§ Work order
Go to the line in the entries below that holds "of urothelial cancer" and repeat exactly from there through the line that holds "analysis of glioma", inclusive.

[[ Record extracts, beginning ]]

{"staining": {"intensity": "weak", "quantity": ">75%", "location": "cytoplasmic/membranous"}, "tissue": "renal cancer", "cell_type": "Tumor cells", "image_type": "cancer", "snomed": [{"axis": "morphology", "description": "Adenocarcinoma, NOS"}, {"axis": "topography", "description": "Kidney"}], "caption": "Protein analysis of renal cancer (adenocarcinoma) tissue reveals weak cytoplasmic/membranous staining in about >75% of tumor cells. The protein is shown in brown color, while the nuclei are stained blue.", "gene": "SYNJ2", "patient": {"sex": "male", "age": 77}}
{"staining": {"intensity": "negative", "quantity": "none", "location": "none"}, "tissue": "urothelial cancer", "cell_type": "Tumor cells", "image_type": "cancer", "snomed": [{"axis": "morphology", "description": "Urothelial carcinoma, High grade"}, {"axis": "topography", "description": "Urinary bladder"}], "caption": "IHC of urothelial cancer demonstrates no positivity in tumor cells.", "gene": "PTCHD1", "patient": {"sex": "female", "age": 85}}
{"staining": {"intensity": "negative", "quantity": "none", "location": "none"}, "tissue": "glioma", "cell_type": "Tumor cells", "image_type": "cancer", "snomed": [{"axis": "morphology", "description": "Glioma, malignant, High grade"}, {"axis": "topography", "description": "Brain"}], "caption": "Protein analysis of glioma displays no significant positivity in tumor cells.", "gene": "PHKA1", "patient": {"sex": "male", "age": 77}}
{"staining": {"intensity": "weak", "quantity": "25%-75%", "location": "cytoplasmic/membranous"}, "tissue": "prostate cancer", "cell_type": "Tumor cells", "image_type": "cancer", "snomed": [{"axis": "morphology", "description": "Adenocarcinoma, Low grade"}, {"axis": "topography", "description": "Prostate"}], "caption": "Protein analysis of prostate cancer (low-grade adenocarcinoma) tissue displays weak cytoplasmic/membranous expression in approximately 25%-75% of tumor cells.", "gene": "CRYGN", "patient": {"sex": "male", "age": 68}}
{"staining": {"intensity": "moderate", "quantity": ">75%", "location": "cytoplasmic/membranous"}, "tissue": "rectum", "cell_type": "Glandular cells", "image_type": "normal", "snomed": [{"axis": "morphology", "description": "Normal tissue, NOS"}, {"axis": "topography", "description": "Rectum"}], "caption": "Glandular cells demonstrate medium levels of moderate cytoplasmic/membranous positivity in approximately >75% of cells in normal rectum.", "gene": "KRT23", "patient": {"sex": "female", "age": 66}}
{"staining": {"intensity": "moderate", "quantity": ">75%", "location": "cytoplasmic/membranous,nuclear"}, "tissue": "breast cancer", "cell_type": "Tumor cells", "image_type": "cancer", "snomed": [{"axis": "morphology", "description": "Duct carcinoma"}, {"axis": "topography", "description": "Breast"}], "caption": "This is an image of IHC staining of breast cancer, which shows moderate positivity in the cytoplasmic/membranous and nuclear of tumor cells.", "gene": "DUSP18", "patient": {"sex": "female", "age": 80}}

[[ Record extracts, end ]]

§ Solution for this task
{"staining": {"intensity": "negative", "quantity": "none", "location": "none"}, "tissue": "urothelial cancer", "cell_type": "Tumor cells", "image_type": "cancer", "snomed": [{"axis": "morphology", "description": "Urothelial carcinoma, High grade"}, {"axis": "topography", "description": "Urinary bladder"}], "caption": "IHC of urothelial cancer demonstrates no positivity in tumor cells.", "gene": "PTCHD1", "patient": {"sex": "female", "age": 85}}
{"staining": {"intensity": "negative", "quantity": "none", "location": "none"}, "tissue": "glioma", "cell_type": "Tumor cells", "image_type": "cancer", "snomed": [{"axis": "morphology", "description": "Glioma, malignant, High grade"}, {"axis": "topography", "description": "Brain"}], "caption": "Protein analysis of glioma displays no significant positivity in tumor cells.", "gene": "PHKA1", "patient": {"sex": "male", "age": 77}}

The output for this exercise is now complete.